Testing a Newspaper/Education Analogy

Flickr CC Photo by shimray
I watch with fascination the evolution and transformation of the newspaper business.  My Grandfather Baker was once editor at the Ann Arbor News, a newspaper that has morphed into  A while ago, I while scanning Newspaper Death Watch I came across some of John Paton's remarks presentation to the INMA  Transportation of News Summit.

As I looked over his speech, I found myself using my imagination a bit and applying some of his remarks to schools and educators:

You don’t transform from broken. You don’t tinker or tweak. You start again – anew

Doing more of the same with less results in the same done worse.
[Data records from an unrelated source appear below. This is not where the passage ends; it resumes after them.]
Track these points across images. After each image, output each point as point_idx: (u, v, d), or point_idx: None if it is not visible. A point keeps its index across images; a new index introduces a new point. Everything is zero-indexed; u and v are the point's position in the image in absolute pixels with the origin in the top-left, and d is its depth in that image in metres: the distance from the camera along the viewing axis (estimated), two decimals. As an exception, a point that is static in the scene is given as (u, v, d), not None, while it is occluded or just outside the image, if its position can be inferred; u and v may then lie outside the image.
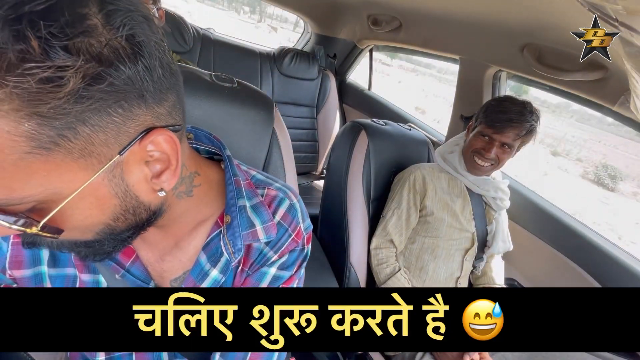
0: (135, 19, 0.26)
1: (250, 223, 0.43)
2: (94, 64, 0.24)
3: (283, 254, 0.46)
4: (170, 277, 0.43)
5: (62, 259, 0.41)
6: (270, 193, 0.47)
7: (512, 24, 1.01)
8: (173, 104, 0.31)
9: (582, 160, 9.52)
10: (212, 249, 0.43)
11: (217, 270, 0.43)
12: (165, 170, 0.32)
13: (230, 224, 0.42)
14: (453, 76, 1.49)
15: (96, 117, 0.25)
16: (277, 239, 0.45)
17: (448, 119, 1.53)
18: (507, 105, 0.93)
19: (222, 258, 0.43)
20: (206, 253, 0.43)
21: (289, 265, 0.46)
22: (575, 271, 1.10)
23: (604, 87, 0.94)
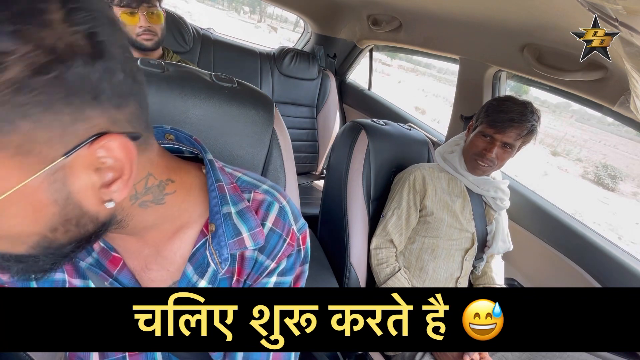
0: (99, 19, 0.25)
1: (236, 231, 0.41)
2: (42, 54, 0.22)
3: (280, 260, 0.44)
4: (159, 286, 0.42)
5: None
6: (257, 197, 0.44)
7: (512, 24, 1.01)
8: (133, 112, 0.30)
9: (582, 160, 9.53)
10: (199, 259, 0.41)
11: (205, 282, 0.41)
12: (117, 180, 0.29)
13: (215, 232, 0.40)
14: (453, 76, 1.49)
15: (39, 112, 0.23)
16: (273, 246, 0.43)
17: (448, 119, 1.53)
18: (509, 105, 0.93)
19: (209, 268, 0.41)
20: (192, 264, 0.41)
21: (288, 270, 0.45)
22: (575, 271, 1.10)
23: (604, 87, 0.94)
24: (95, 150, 0.27)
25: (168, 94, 0.60)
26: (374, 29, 1.72)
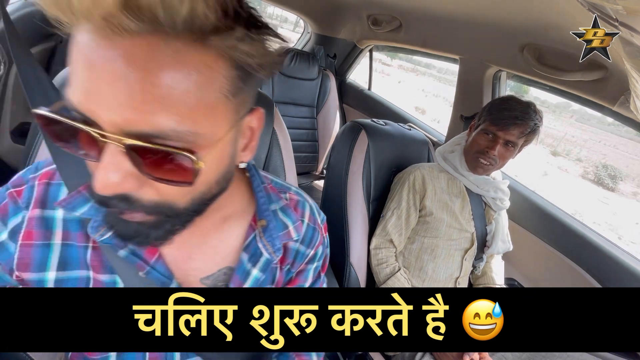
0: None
1: (283, 224, 0.47)
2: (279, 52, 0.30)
3: (317, 248, 0.52)
4: (200, 275, 0.44)
5: (72, 262, 0.40)
6: (293, 197, 0.52)
7: (512, 24, 1.01)
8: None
9: (582, 160, 9.52)
10: (251, 250, 0.46)
11: (257, 269, 0.46)
12: (249, 145, 0.37)
13: (267, 227, 0.46)
14: (453, 76, 1.49)
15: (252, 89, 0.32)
16: (310, 238, 0.51)
17: (448, 119, 1.53)
18: (512, 103, 0.93)
19: (261, 258, 0.46)
20: (247, 253, 0.45)
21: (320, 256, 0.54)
22: (576, 271, 1.10)
23: (604, 87, 0.94)
24: (249, 118, 0.35)
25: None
26: (374, 29, 1.72)
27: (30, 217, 0.38)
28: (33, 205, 0.39)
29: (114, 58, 0.24)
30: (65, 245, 0.39)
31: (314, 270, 0.54)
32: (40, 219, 0.39)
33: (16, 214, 0.38)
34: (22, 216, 0.38)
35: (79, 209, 0.38)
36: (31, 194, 0.39)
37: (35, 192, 0.39)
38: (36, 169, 0.41)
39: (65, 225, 0.39)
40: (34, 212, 0.39)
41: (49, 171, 0.41)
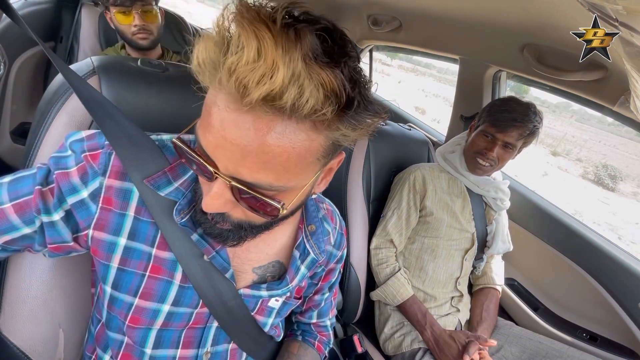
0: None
1: (327, 231, 0.57)
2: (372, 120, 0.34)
3: (343, 250, 0.64)
4: (254, 265, 0.52)
5: (140, 235, 0.45)
6: (329, 207, 0.61)
7: (512, 24, 1.01)
8: None
9: (582, 160, 9.53)
10: (301, 249, 0.54)
11: (304, 267, 0.55)
12: (324, 179, 0.43)
13: (315, 231, 0.55)
14: (453, 76, 1.49)
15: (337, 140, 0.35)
16: (339, 241, 0.62)
17: (448, 119, 1.53)
18: (512, 105, 0.93)
19: (308, 257, 0.55)
20: (299, 252, 0.54)
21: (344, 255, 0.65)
22: (576, 271, 1.10)
23: (604, 87, 0.94)
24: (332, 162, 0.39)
25: (168, 94, 0.60)
26: (374, 29, 1.72)
27: (109, 186, 0.43)
28: (110, 174, 0.43)
29: (242, 125, 0.30)
30: (137, 219, 0.44)
31: (338, 269, 0.65)
32: (120, 190, 0.43)
33: (94, 179, 0.42)
34: (99, 181, 0.42)
35: (163, 189, 0.44)
36: (108, 161, 0.43)
37: (112, 161, 0.43)
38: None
39: (139, 201, 0.44)
40: (113, 182, 0.43)
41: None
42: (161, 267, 0.46)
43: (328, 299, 0.68)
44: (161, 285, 0.46)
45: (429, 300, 1.02)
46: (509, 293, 1.26)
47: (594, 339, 1.07)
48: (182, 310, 0.48)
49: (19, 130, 1.38)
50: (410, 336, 0.98)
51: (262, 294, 0.52)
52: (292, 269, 0.53)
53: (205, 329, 0.51)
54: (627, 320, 1.00)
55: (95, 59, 0.58)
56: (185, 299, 0.47)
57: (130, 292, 0.45)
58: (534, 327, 1.13)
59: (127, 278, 0.45)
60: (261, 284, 0.52)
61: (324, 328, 0.70)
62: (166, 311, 0.47)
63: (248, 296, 0.51)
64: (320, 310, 0.67)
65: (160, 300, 0.46)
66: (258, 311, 0.53)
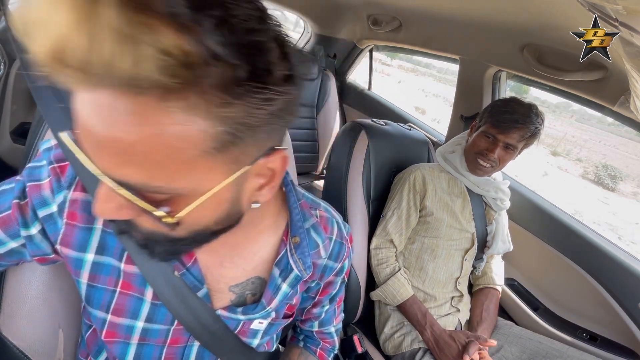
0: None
1: (315, 243, 0.50)
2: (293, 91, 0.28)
3: (344, 261, 0.56)
4: (230, 283, 0.46)
5: (109, 249, 0.42)
6: (323, 215, 0.53)
7: (512, 24, 1.01)
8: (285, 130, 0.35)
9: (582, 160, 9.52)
10: (283, 265, 0.47)
11: (287, 285, 0.48)
12: (266, 185, 0.35)
13: (300, 244, 0.47)
14: (453, 76, 1.49)
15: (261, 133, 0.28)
16: (337, 252, 0.54)
17: (448, 119, 1.53)
18: (514, 106, 0.93)
19: (291, 274, 0.48)
20: (279, 268, 0.47)
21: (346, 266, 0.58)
22: (576, 271, 1.10)
23: (604, 87, 0.94)
24: (267, 160, 0.32)
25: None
26: (374, 29, 1.72)
27: (73, 199, 0.40)
28: (77, 186, 0.40)
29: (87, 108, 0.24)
30: (104, 232, 0.42)
31: (341, 280, 0.59)
32: (86, 202, 0.41)
33: (59, 192, 0.40)
34: (63, 195, 0.40)
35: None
36: (74, 175, 0.40)
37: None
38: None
39: None
40: (79, 194, 0.40)
41: None
42: (131, 283, 0.43)
43: (330, 310, 0.62)
44: (132, 302, 0.43)
45: (429, 300, 1.02)
46: (509, 293, 1.26)
47: (594, 339, 1.07)
48: (156, 327, 0.45)
49: (19, 130, 1.38)
50: (410, 336, 0.98)
51: (239, 317, 0.47)
52: (270, 289, 0.47)
53: (187, 347, 0.48)
54: (627, 320, 1.00)
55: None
56: (159, 316, 0.44)
57: (102, 308, 0.43)
58: (534, 327, 1.13)
59: (97, 294, 0.43)
60: (238, 305, 0.47)
61: (328, 335, 0.65)
62: (140, 327, 0.44)
63: (226, 317, 0.47)
64: (321, 320, 0.62)
65: (133, 316, 0.44)
66: (240, 332, 0.49)
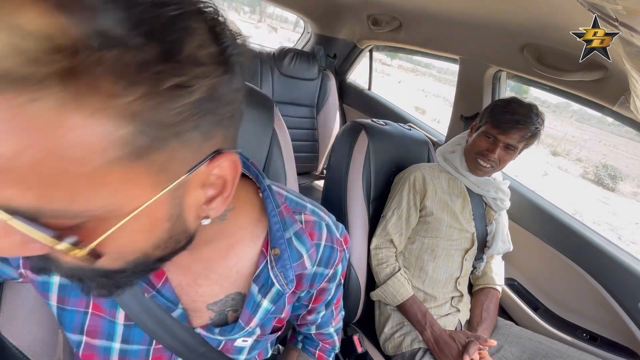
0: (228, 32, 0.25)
1: (298, 254, 0.44)
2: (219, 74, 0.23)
3: (336, 266, 0.50)
4: (208, 301, 0.42)
5: None
6: (308, 219, 0.47)
7: (512, 24, 1.01)
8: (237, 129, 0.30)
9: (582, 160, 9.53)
10: (262, 279, 0.43)
11: (268, 301, 0.44)
12: (217, 197, 0.29)
13: (280, 256, 0.43)
14: (453, 76, 1.49)
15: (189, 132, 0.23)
16: (328, 257, 0.48)
17: (448, 119, 1.53)
18: (514, 106, 0.93)
19: (272, 289, 0.44)
20: (258, 284, 0.43)
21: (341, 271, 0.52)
22: (576, 271, 1.10)
23: (604, 87, 0.94)
24: (211, 168, 0.27)
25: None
26: (374, 29, 1.72)
27: None
28: None
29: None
30: None
31: (337, 285, 0.54)
32: None
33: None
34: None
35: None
36: None
37: None
38: None
39: None
40: None
41: None
42: (100, 305, 0.40)
43: (326, 314, 0.57)
44: (105, 324, 0.40)
45: (429, 300, 1.02)
46: (509, 293, 1.26)
47: (594, 339, 1.07)
48: (135, 347, 0.42)
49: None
50: (410, 336, 0.98)
51: (218, 338, 0.43)
52: (248, 308, 0.43)
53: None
54: (627, 320, 1.00)
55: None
56: (135, 337, 0.41)
57: (76, 331, 0.40)
58: (534, 327, 1.13)
59: (69, 317, 0.40)
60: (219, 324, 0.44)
61: (327, 336, 0.61)
62: (118, 348, 0.41)
63: (205, 336, 0.43)
64: (319, 324, 0.58)
65: (108, 338, 0.41)
66: (224, 349, 0.46)
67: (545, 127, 0.95)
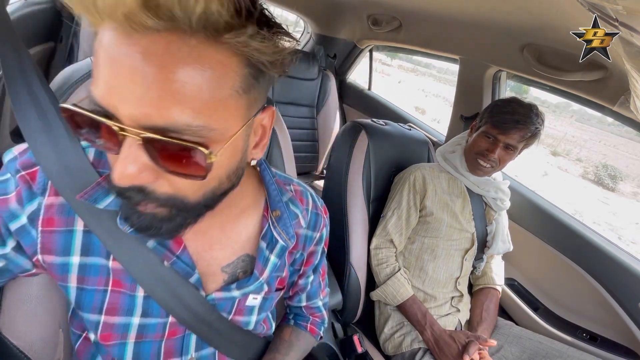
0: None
1: (294, 214, 0.52)
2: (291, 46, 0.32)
3: (321, 230, 0.58)
4: (222, 263, 0.48)
5: (94, 248, 0.41)
6: (297, 188, 0.56)
7: (512, 24, 1.01)
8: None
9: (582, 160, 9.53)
10: (268, 238, 0.50)
11: (274, 256, 0.50)
12: (260, 143, 0.38)
13: (281, 217, 0.50)
14: (453, 76, 1.49)
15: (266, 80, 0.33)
16: (315, 222, 0.56)
17: (448, 119, 1.53)
18: (514, 106, 0.93)
19: (277, 245, 0.50)
20: (265, 242, 0.49)
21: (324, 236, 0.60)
22: (576, 271, 1.10)
23: (604, 87, 0.94)
24: (261, 116, 0.36)
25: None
26: (374, 29, 1.72)
27: (49, 205, 0.39)
28: (51, 191, 0.39)
29: (133, 54, 0.25)
30: (87, 232, 0.40)
31: (322, 250, 0.61)
32: (62, 206, 0.39)
33: (32, 200, 0.38)
34: (37, 202, 0.38)
35: (101, 201, 0.38)
36: (46, 179, 0.39)
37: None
38: None
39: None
40: (54, 199, 0.39)
41: None
42: (121, 280, 0.42)
43: (314, 281, 0.64)
44: (125, 299, 0.43)
45: (429, 300, 1.02)
46: (509, 293, 1.26)
47: (594, 339, 1.07)
48: (153, 321, 0.45)
49: (19, 131, 1.38)
50: (410, 336, 0.98)
51: (234, 294, 0.48)
52: (260, 261, 0.49)
53: (185, 336, 0.48)
54: (627, 320, 1.00)
55: (95, 59, 0.58)
56: (154, 310, 0.44)
57: (95, 311, 0.42)
58: (534, 327, 1.13)
59: (88, 296, 0.42)
60: (232, 283, 0.48)
61: (316, 309, 0.67)
62: (137, 324, 0.44)
63: (221, 299, 0.48)
64: (308, 293, 0.64)
65: (128, 313, 0.43)
66: (237, 312, 0.51)
67: (545, 127, 0.95)
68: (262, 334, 0.58)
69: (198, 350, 0.49)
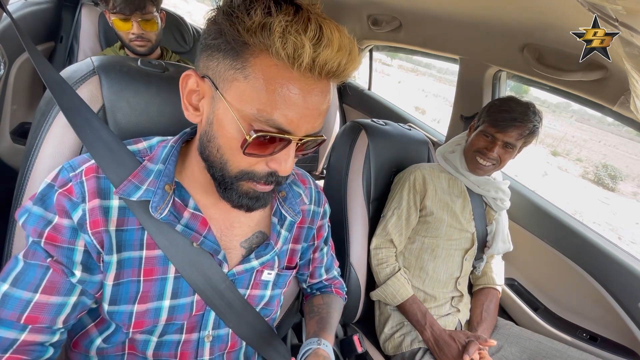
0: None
1: (297, 193, 0.62)
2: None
3: (324, 205, 0.69)
4: (240, 239, 0.55)
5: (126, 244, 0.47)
6: (297, 172, 0.66)
7: (512, 24, 1.01)
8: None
9: (582, 160, 9.53)
10: (278, 215, 0.59)
11: (284, 230, 0.59)
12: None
13: (286, 196, 0.59)
14: (453, 76, 1.49)
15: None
16: (317, 198, 0.67)
17: (448, 119, 1.53)
18: (511, 105, 0.93)
19: (286, 221, 0.60)
20: (276, 217, 0.58)
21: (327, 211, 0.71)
22: (576, 271, 1.10)
23: (604, 87, 0.94)
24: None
25: (168, 94, 0.60)
26: (374, 29, 1.72)
27: (91, 208, 0.44)
28: (90, 197, 0.44)
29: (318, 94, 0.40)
30: (119, 232, 0.46)
31: (327, 225, 0.71)
32: (101, 207, 0.45)
33: (76, 209, 0.44)
34: (81, 209, 0.44)
35: (134, 195, 0.45)
36: (83, 188, 0.44)
37: (86, 186, 0.45)
38: (72, 168, 0.46)
39: (120, 213, 0.46)
40: (94, 202, 0.44)
41: (92, 166, 0.46)
42: (153, 266, 0.48)
43: (327, 252, 0.74)
44: (157, 285, 0.49)
45: (429, 300, 1.02)
46: (509, 293, 1.26)
47: (594, 339, 1.07)
48: (182, 301, 0.51)
49: (19, 130, 1.38)
50: (410, 336, 0.98)
51: (253, 264, 0.55)
52: (274, 232, 0.57)
53: (205, 313, 0.54)
54: (627, 320, 1.00)
55: (96, 59, 0.58)
56: (183, 289, 0.51)
57: (130, 301, 0.48)
58: (534, 327, 1.13)
59: (125, 289, 0.47)
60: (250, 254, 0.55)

It is prolonging the death of a broken . . .  model rather than adapting to the realities of the present.

[The reason the industry isn’t changing faster is] fear, lack of knowledge and an aging managerial cadre that is cynically calculating how much they DON’T have to change before they get across the early retirement goal line. Stop listening to the newspaper people and start listening to the rest of the world.

We are getting out of anything that does not fall into our core competencies of content creation and the selling of our audience to advertisers. Reduce it or stop it. Outsource it or sell it.

You must supply the tools. . . .increasing training. . . supplying the tools.

You might be surprised at the quote that struck me the most. It was the one about focusing on "core competencies".   A school's core competency is learning, right?  At our school by focusing on Tony Wagner's "Seven Survival Skills", we are essentially trying to help students learn how to learn.  That means reimagining ourselves as guides, instead of experts and focusing on the learning process instead of information acquisition.  It strikes me how many resources and activities (both curricular and extra-curricular) at a brick and mortar school are not related to the core competency of learning.  While the public is not likely to cast us aside as casually as the habit of subscribing to a daily newspaper, the similarities are somewhat ominous.